Specht Lena
Department of Oncology, Rigshospitalet, University of Copenhagen, Blegdamsvej 9, 2100, Copenhagen, Denmark.
Department of Hematology, Rigshospitalet, University of Copenhagen, Blegdamsvej 9, 2100, Copenhagen, Denmark.
Curr Treat Options Oncol. 2016 Jan;17(1):4. doi: 10.1007/s11864-015-0377-x.
Radiation therapy (RT) is one of the most effective agents available in the treatment of lymphomas. However, it is a local treatment, and today, with systemic treatments assuming a primary role for induction of response, RT is primarily used for consolidation. For advanced stage lymphomas, the indications for the use of RT have been questioned and debated, and proper randomized evidence is sparse. RT has significant long-term side effects, and the very extended RT fields of the past yielded unacceptable toxicity in many patients. Modern advanced imaging and conformal RT techniques now enable treatment of larger and anatomically more challenging target volumes with much less radiation to normal tissues and consequently much lower risks of long-term complications. The modern concept of involved site radiation therapy (ISRT) has now been accepted as standard in lymphomas. In advanced Hodgkin lymphoma (HL), RT to residual disease and/or initial bulk benefits some patients, depending on the chemotherapy regimen used. The more intensive the chemotherapy regimen, the fewer patients benefit from RT. In advanced aggressive non-Hodgkin lymphoma (NHL), most of the evidence comes from the most common type, the diffuse large B cell lymphoma (DLBCL). In patients treated with modern immunochemotherapy, RT to initial bulky disease or extralymphatic involvement is beneficial. For both HL and aggressive NHL, RT to residual masses after systemic treatment is of benefit. The role of PET in the evaluation and indication for RT to residual masses has not been tested in randomized trials. In advanced indolent NHL, very low dose RT offers excellent palliation with very few side effects. Modern RT in advanced lymphomas warrants further evaluation in randomized trials.

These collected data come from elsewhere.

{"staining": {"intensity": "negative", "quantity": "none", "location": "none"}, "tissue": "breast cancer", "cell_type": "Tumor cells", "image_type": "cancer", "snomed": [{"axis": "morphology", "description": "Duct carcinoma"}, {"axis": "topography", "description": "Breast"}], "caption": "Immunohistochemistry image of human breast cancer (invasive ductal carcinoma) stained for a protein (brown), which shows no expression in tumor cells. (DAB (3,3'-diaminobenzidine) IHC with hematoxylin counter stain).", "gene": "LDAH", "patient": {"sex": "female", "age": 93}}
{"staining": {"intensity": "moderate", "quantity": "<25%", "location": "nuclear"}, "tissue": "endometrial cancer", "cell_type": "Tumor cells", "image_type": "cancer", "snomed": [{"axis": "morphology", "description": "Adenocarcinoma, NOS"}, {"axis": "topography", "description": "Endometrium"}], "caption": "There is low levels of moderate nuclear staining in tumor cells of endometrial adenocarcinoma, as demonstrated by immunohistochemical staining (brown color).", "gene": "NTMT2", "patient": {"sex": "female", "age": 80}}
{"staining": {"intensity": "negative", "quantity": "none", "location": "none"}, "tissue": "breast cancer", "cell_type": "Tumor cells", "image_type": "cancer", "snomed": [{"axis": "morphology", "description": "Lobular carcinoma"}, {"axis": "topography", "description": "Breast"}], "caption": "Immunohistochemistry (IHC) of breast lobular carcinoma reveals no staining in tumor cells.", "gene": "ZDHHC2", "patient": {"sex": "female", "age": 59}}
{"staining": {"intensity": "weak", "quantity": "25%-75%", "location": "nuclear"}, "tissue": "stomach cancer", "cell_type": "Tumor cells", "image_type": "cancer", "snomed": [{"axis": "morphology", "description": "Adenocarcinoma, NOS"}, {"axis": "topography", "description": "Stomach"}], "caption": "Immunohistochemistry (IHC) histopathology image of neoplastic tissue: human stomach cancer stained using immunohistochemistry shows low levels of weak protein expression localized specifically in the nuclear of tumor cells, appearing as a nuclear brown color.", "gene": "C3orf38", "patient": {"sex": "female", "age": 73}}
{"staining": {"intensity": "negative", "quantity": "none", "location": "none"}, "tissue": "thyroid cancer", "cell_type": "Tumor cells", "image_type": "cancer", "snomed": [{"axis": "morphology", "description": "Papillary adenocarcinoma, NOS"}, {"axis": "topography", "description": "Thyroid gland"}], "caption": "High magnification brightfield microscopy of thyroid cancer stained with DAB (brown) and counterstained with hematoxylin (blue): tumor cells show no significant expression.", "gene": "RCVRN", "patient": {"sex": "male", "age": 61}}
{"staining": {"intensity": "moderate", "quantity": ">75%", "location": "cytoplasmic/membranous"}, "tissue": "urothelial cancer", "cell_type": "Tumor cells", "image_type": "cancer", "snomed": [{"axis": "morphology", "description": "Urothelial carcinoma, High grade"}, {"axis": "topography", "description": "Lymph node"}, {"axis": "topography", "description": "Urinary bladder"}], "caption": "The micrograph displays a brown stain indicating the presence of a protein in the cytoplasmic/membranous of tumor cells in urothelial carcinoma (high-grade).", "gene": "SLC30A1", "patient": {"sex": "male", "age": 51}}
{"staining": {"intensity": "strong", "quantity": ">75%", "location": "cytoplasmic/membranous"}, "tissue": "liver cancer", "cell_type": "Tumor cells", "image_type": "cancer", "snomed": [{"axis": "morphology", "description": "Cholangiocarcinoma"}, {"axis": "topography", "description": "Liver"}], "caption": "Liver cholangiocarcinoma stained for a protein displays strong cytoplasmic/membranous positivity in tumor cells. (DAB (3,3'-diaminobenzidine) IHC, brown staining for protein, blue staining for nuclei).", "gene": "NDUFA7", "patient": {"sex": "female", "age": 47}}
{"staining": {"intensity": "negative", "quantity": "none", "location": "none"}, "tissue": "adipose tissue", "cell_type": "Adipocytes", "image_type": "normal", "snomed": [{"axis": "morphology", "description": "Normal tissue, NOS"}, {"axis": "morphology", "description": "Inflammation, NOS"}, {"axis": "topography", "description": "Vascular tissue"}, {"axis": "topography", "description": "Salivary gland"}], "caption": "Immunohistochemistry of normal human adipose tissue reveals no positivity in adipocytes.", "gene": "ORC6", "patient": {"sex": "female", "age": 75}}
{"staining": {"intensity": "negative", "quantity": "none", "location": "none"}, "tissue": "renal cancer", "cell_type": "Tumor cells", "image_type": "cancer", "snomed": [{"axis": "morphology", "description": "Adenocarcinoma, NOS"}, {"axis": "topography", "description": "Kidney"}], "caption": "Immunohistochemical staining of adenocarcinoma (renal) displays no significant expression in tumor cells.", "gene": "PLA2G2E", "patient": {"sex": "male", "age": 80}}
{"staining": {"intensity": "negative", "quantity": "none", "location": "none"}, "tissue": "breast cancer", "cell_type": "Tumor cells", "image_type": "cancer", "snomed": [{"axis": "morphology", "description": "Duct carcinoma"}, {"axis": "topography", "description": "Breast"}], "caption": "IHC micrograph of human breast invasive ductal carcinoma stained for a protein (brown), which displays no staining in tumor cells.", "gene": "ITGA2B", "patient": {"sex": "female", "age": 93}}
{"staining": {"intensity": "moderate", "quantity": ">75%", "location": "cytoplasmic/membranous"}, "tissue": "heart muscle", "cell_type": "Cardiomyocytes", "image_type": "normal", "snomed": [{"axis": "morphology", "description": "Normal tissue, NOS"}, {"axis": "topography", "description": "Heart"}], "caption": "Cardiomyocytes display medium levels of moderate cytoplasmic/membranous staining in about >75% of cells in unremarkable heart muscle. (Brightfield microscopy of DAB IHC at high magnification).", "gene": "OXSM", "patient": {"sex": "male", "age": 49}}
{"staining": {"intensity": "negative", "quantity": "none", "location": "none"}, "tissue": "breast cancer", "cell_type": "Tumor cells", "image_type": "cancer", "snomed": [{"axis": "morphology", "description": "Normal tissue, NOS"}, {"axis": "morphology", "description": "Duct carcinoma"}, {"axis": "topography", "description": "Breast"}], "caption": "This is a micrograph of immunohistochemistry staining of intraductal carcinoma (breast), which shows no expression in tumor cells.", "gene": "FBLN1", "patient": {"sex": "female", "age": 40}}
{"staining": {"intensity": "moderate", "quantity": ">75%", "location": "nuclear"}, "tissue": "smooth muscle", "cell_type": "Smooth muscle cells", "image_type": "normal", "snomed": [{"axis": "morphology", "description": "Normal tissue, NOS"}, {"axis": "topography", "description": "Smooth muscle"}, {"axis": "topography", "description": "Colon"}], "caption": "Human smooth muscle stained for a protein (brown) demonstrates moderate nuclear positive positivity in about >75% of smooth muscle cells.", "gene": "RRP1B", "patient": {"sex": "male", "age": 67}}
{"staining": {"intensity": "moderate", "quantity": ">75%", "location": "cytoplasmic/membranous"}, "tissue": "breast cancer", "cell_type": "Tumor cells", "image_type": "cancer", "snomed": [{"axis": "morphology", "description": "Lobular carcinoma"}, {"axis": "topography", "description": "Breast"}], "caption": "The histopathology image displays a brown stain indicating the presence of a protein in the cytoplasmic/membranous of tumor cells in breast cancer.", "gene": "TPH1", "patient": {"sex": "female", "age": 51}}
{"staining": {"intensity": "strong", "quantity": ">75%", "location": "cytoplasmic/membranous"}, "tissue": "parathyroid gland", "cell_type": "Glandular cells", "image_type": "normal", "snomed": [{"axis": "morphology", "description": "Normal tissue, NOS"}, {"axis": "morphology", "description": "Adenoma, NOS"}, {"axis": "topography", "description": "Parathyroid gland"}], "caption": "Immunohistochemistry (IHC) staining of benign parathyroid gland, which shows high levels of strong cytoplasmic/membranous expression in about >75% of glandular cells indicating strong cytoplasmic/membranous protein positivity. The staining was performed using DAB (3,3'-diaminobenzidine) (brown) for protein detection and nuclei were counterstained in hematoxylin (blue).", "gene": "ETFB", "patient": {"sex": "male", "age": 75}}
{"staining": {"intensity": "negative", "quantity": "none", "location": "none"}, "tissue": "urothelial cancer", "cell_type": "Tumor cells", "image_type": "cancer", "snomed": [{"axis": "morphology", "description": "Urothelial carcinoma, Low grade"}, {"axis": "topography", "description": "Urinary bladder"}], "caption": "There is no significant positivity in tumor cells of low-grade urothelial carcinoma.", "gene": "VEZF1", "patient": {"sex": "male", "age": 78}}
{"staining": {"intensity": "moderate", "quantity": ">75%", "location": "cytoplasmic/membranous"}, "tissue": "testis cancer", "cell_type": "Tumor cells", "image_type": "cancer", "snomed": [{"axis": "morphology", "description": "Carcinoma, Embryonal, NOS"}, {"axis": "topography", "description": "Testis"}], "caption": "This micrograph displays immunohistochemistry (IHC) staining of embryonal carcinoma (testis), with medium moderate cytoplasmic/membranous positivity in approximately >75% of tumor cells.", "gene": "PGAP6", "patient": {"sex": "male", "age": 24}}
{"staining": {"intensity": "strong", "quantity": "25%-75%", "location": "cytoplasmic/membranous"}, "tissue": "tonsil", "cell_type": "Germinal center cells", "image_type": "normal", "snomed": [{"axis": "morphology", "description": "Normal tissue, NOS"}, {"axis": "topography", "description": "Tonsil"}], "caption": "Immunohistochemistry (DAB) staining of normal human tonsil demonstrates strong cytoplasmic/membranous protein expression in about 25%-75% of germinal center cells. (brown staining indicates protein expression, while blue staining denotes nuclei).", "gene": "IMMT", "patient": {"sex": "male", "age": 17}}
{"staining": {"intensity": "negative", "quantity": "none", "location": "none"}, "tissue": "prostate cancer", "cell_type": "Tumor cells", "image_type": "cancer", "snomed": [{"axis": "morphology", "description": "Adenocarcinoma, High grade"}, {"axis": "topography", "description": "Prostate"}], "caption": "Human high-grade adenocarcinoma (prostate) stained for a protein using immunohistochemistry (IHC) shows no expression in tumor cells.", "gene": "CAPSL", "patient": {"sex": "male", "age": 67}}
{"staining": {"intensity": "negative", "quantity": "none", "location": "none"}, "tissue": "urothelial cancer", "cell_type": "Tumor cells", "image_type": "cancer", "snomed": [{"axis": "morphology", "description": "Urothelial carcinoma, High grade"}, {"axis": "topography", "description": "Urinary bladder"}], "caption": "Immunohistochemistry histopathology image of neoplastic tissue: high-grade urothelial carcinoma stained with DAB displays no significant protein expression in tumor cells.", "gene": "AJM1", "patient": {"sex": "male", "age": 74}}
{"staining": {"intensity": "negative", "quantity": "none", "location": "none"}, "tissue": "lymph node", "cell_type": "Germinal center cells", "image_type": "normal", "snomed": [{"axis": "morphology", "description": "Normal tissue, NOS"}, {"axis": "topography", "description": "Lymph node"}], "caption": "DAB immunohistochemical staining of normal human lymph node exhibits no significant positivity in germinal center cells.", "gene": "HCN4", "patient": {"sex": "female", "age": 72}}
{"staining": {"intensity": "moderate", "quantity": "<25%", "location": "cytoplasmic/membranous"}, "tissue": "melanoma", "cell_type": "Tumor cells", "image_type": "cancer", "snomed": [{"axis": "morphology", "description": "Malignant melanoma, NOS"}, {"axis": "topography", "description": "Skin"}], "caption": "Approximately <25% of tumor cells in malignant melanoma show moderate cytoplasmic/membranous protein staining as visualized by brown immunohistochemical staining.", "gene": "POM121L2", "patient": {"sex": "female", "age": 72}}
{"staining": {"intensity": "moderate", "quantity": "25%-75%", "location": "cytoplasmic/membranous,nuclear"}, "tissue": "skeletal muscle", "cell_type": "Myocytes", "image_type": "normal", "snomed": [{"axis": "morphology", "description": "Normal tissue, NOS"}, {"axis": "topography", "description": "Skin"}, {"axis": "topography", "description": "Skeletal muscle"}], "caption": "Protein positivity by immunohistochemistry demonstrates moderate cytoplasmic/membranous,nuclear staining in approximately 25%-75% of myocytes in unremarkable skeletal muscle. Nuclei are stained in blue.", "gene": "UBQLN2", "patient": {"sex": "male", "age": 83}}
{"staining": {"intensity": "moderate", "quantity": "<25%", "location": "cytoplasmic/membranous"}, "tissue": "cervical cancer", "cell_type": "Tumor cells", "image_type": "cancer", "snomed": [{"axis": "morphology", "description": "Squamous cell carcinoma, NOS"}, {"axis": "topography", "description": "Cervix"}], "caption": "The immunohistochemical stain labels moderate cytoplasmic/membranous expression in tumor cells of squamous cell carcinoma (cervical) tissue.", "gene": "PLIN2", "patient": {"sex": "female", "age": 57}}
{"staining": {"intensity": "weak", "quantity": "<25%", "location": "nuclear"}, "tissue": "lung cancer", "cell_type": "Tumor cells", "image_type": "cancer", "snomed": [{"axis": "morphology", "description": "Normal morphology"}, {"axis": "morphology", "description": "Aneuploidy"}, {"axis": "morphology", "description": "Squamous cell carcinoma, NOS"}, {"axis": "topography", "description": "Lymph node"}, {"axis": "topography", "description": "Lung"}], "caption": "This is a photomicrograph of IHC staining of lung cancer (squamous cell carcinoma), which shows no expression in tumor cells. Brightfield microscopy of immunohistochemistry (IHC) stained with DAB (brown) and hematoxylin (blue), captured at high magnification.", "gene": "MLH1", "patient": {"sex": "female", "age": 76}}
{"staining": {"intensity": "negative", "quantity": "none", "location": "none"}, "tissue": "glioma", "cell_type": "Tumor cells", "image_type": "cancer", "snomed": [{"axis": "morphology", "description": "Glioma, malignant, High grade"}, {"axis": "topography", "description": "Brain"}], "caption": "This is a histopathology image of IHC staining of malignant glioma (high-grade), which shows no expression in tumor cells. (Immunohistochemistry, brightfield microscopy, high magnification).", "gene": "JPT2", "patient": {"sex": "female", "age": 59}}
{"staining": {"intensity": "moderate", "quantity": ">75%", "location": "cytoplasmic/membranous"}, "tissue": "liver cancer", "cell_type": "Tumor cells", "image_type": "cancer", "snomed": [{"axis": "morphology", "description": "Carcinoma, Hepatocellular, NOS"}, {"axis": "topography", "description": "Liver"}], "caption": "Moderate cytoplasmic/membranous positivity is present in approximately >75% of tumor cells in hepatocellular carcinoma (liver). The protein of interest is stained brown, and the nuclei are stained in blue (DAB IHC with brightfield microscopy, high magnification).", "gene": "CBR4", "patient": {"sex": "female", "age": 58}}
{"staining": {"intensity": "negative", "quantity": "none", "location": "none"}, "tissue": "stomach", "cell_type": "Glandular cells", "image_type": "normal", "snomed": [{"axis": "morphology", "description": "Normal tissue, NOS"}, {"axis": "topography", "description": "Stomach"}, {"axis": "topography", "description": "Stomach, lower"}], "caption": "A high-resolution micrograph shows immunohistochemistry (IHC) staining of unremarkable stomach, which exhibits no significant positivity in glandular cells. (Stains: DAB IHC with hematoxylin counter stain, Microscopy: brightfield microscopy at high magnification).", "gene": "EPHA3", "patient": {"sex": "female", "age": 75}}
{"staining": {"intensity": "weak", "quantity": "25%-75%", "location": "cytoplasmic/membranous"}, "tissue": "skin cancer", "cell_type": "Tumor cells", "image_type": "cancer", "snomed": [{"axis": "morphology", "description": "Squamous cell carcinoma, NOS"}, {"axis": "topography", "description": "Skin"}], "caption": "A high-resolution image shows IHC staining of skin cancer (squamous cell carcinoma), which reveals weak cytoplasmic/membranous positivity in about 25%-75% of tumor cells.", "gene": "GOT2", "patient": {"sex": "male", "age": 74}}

放射治疗(RT)是治疗淋巴瘤最有效的手段之一。然而,它是一种局部治疗方法,如今,随着全身治疗在诱导缓解方面发挥主要作用,RT主要用于巩固治疗。对于晚期淋巴瘤,RT的使用指征一直受到质疑和争论,且缺乏适当的随机对照证据。RT具有显著的长期副作用,过去广泛的放疗野在许多患者中产生了难以接受的毒性。现代先进的成像技术和适形放疗技术现在能够治疗更大且解剖结构更具挑战性的靶区,同时对正常组织的辐射更少,因此长期并发症的风险也更低。现代受累部位放射治疗(ISRT)的概念现已被接受为淋巴瘤的标准治疗方法。在晚期霍奇金淋巴瘤(HL)中,根据所使用的化疗方案,对残留病灶和/或初始大包块进行RT对部分患者有益。化疗方案越强,从RT中获益的患者越少。在晚期侵袭性非霍奇金淋巴瘤(NHL)中,大多数证据来自最常见的类型,即弥漫性大B细胞淋巴瘤(DLBCL)。在接受现代免疫化疗的患者中,对初始大包块疾病或结外受累部位进行RT是有益的。对于HL和侵袭性NHL,全身治疗后对残留肿块进行RT均有益处。PET在评估残留肿块RT的指征方面的作用尚未在随机试验中得到验证。在晚期惰性NHL中,极低剂量RT能提供极佳的姑息治疗,且副作用极少。晚期淋巴瘤的现代RT值得在随机试验中进一步评估。